• WRITTEN TASK: Look through the entries below and extract exactly the lines from the one containing "Gratis parkering" through the one containing "պահանջում է մ", ends included.

• EXTRACTED MATERIAL:
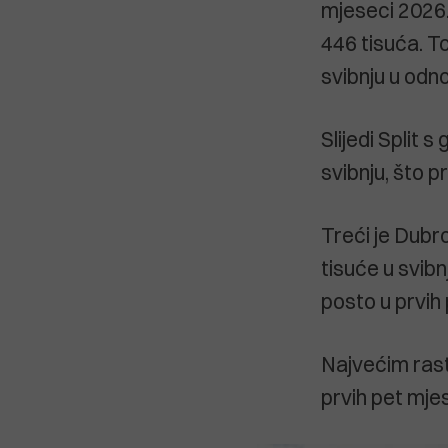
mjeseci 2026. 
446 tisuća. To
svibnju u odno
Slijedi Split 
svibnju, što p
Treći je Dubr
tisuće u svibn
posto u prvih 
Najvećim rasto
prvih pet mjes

---

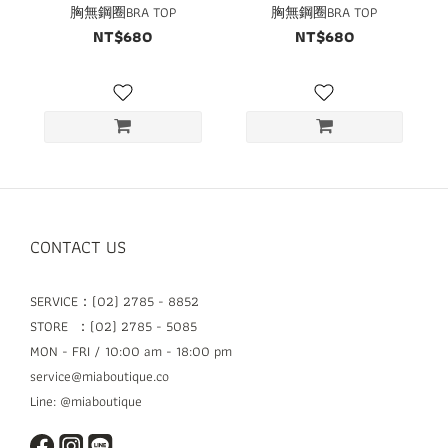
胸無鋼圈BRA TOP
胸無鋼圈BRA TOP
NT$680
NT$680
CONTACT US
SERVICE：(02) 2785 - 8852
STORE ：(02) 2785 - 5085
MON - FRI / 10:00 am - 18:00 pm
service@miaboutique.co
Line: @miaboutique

==

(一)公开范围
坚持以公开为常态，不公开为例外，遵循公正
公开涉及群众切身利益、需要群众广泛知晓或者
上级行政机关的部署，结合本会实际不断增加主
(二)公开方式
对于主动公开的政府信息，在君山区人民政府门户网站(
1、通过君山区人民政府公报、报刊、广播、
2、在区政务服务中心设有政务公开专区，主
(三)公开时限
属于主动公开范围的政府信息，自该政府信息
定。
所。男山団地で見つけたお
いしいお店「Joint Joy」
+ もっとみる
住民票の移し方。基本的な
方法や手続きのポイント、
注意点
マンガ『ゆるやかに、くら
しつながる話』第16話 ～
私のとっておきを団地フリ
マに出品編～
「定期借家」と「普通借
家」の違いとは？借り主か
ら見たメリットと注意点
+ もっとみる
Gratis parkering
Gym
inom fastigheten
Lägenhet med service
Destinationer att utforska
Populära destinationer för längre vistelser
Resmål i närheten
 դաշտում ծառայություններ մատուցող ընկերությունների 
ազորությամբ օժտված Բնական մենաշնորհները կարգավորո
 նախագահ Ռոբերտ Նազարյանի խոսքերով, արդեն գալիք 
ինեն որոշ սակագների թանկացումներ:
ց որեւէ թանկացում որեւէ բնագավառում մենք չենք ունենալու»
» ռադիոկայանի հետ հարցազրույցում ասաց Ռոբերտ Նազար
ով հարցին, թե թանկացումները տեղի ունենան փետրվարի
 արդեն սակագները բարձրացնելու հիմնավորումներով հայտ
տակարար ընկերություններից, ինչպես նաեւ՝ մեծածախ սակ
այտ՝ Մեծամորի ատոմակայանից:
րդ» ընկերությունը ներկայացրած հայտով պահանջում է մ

• SOLUTION TO THE PROBLEM:
Gratis parkering
Gym
inom fastigheten
Lägenhet med service
Destinationer att utforska
Populära destinationer för längre vistelser
Resmål i närheten
 դաշտում ծառայություններ մատուցող ընկերությունների 
ազորությամբ օժտված Բնական մենաշնորհները կարգավորո
 նախագահ Ռոբերտ Նազարյանի խոսքերով, արդեն գալիք 
ինեն որոշ սակագների թանկացումներ:
ց որեւէ թանկացում որեւէ բնագավառում մենք չենք ունենալու»
» ռադիոկայանի հետ հարցազրույցում ասաց Ռոբերտ Նազար
ով հարցին, թե թանկացումները տեղի ունենան փետրվարի
 արդեն սակագները բարձրացնելու հիմնավորումներով հայտ
տակարար ընկերություններից, ինչպես նաեւ՝ մեծածախ սակ
այտ՝ Մեծամորի ատոմակայանից:
րդ» ընկերությունը ներկայացրած հայտով պահանջում է մ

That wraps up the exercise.